# Exposed Aggregate Gone Awry



## JackOfAll (Jun 11, 2007)

I need some help.  While doing an exp. Agg. patio on a hot day, the concrete set faster than I could get all the stone embedded.  The result is a shabby-looking slab surface with some stone embedded, some areas just pitted, where the stone made an impression.  I'm considering a surface grinder to try and at least smooth the surface.

Any other options?


----------



## Square Eye (Jun 11, 2007)

Professionals would tear it out and start over.. 
Grinding exposed ag will surely loosen some of the embedded stone and leave you with even more pitting.
In my area, we use concrete with the stone mixed in. Pour the concrete, screed it off, finish the edges and form our expansion joints, then when it's hardening, wash it down with a push broom and a water hose. A little muratic acid wash when done and it looks very nice. When sealed, it looks even better!


----------



## JackOfAll (Jun 14, 2007)

Thank you Square Eye, given that I can't tear it out, do you think I can grind through until I have a smooth surface?  What do you think that would take?


----------



## Square Eye (Jun 14, 2007)

You can rent a concrete floor grinder, Be prepared to run it a half a day or more. Very dusty, very messy work. A grinder takes a bit of getting used to.


----------



## JackOfAll (Jun 14, 2007)

Thanks,  I'll see where that takes me.


----------

▸ **Activity**
In the forum thread about the exposed aggregate patio, how long does the reply say to be prepared to run a rented concrete floor grinder?

▸ **Available data**

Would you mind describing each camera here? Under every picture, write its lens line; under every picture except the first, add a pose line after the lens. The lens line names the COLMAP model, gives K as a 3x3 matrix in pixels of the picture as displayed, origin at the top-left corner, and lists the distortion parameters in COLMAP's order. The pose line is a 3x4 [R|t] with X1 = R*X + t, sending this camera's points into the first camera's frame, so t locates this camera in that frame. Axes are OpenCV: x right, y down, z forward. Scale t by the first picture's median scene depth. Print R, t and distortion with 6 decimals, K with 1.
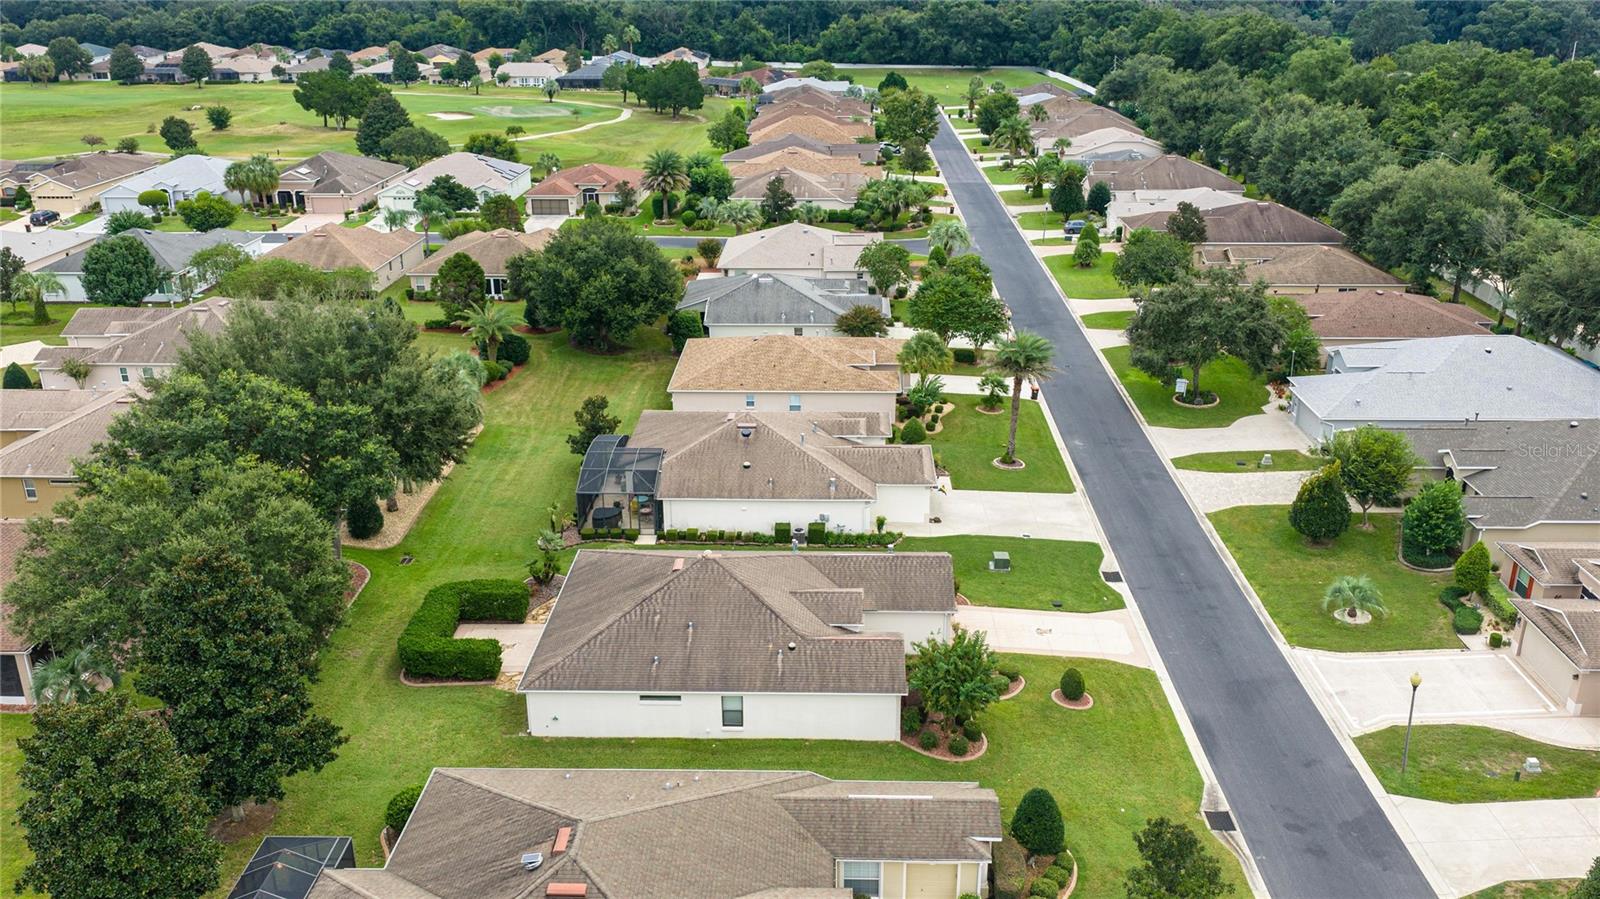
lens RADIAL K [[1321.7, 0, 802.8], [0, 1321.7, 459.1], [0, 0, 1]] dist [0.033513, -0.070271]
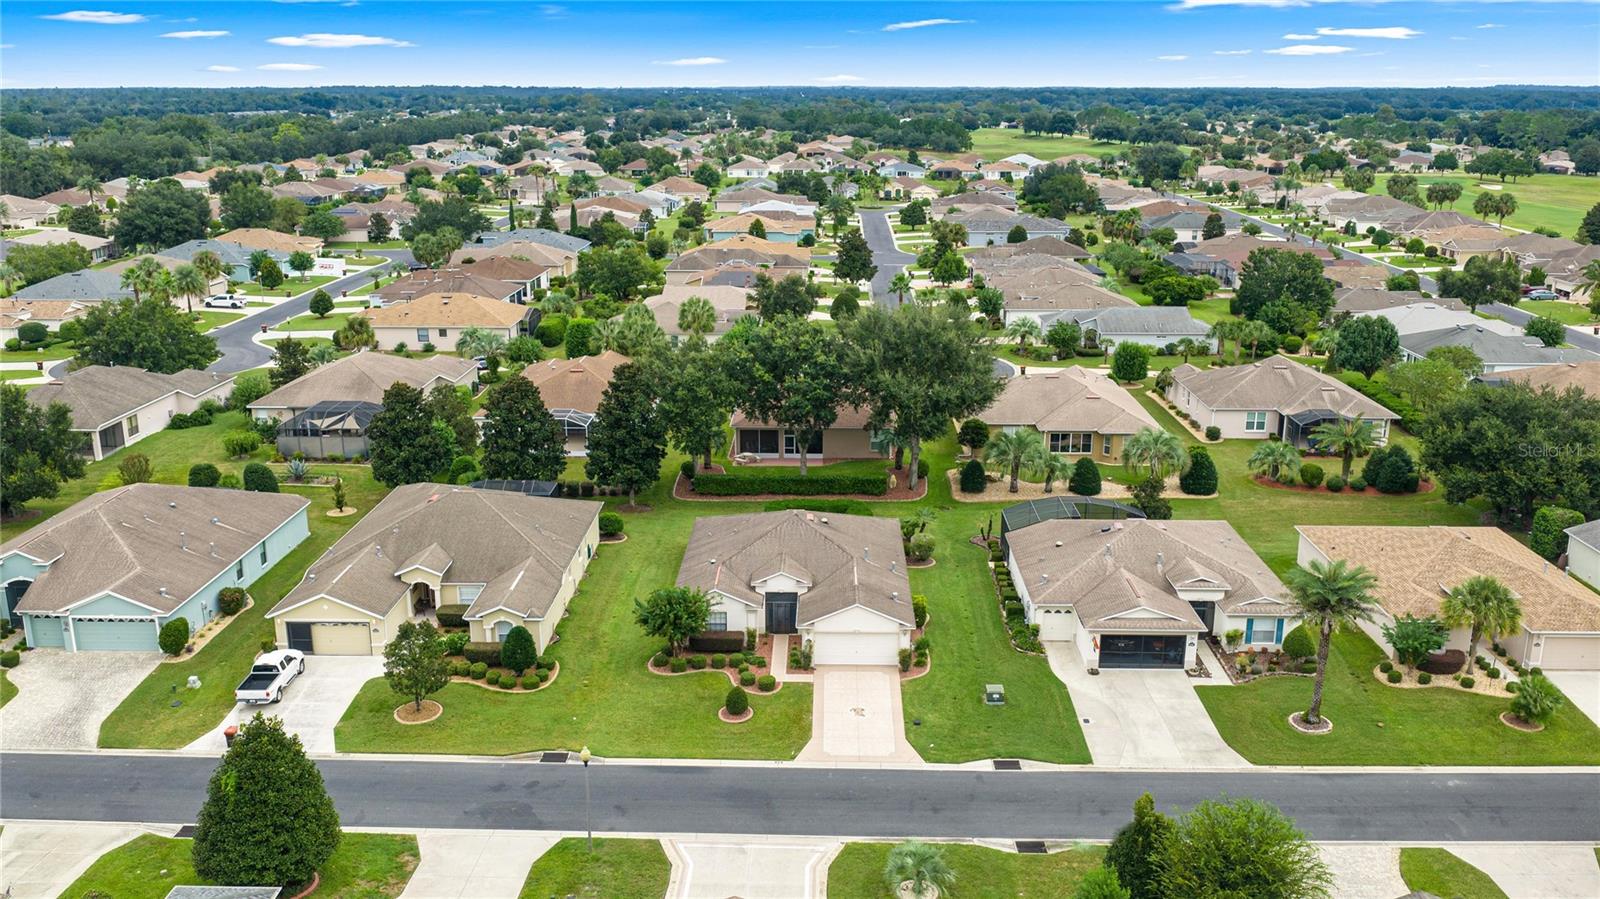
lens RADIAL K [[1321.7, 0, 802.8], [0, 1321.7, 459.1], [0, 0, 1]] dist [0.033513, -0.070271]
pose [[0.008776, 0.274767, -0.961471, 0.994020], [-0.356712, 0.899110, 0.253690, -0.262450], [0.934173, 0.340742, 0.105903, 0.683188]]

▸ **Written reply**
Half a day or more.